- **SUPPLIED TEXT**:
Monday, October 26, 2009

The True Beginnings of the Schmoigerman Scammer Dynasty - Don Vital Haim de Menubal part 2

BS"D

The enterprising and thoroughly corrupt Hymie would soon find a new use for his mentor Du'ecq's "la barata". He found out that a concentrated solution of Du'ecq's adulterated wine vinegar would soften wood, enabling him to change the inscriptions on the famous wooden alms entitlement cards that were his family's stock in trade ever since they arrived in Spain from Eretz Yisroel.

So, he began to issue his own cards and then to soften them, change the inscriptions on them, and resell them after one mark after another purchased them from him at 80 or 90 per cent of face value and found themselves essentially paying 150 per cent more for staples at the market as the counterfeit cards only entitled the bearer to a small and basic food ration. The rest of the ration was indeed paid for by the community, and went to none other than Hymie himself.

In addition, Hymie would augment his income by running what became known as "la juega de Sheketz Arroz," the infested rice game. He would lend one particular market stallholder money at exorbitant interest, and send thugs to mark all of his dried goods with the damning phrase "Sheketz Arroz" - "an abomination in the rice". This meant that the goods were not kosher, and that most gentiles would reject them as well due to insect infestation. Miraculously, a Menubal agent would appear at the stand with a wagon load of "BaDaTz Sefarad Mehadrin" grains, certified with a barely visible kosher seal, of course by none other than "Haham Vital Haim de Menubal". Never mind that such a certification was not even worth the material used in manufacturing the seal; most women in Spain were illiterate and had no idea what the seal meant. Indeed, consumers believed that the grains were special and therefore willing to pay three times the price of regular grain.

Soon enough, Hymie Nebela became a wholesale grain trader, or more accurately a wholesale fraudster of the first order. He invented a new measure called the "sharp ton" (tonna acuta), which consisted of perhaps three tenths of an actual ton, the remainder of the crate being filled with nothing but what was termed "wind and hot air". Of course the price for a "sharp ton" of Nebela flour or rice would equal four times that of an actual ton of non kosher certified grains, and anyone who complained or refused to take the Nebela grains on credit at exorbitant interest would awaken the next morning to find an armed thug and a sign "Nebela Foods Limited" adorning their stall. By now, practically every merchant who had not been driven to ruin by the Sheketz Arroz scheme was forced to buy from the Nebela enterprises.

- **REQUIREMENT**: Please extend the account of Hymie Nebela's frauds, picking up after its last sentence.

- **DATA EXTRACT**:

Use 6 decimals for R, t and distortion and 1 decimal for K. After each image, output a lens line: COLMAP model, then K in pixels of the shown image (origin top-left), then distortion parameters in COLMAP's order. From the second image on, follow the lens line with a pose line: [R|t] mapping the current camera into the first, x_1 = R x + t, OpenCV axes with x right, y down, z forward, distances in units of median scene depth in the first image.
==
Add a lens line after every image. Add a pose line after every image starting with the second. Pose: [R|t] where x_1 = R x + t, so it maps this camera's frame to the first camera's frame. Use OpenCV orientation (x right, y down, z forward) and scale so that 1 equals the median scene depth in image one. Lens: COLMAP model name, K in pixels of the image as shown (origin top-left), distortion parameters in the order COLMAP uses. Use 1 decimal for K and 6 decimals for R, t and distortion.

- **RESPONSE BOX**:
And since royal titles were easy enough to obtain in the various kingdoms that comprised the Spanish territories, even Hymie Nebela became a knight, taking the royal name of "Don Vital Haim de Menubal, Duca de Vaca". In time, Duca de Vaca, which meant Duke of Cow, would become the basis for an old Spanish song mocking the easy availability of such titles. And later on, in the colonies, English colonists would mistranslate the title of the song as "Duke of Earl", also mocking spurious titles of nobility which were as available in England for the right price just as they were in Spain.

Now, as a nobleman, Don Vital Haim de Menubal, who still claimed to be the very model of a Spanish rabbinical scholar, could realize his long held goal. He could rise to the very greatest heights of deceit and avarice by opening his own private mint, using the same principles of honesty and manipulation of weight and measures that he relied upon to invent and popularize the "sharp ton".

All Don Vital Haim de Menubal had to do was to find a willing king with a willing kingdom. This, as we shall see, proved quite simple for this man of great imagination and even greater moral turpitude.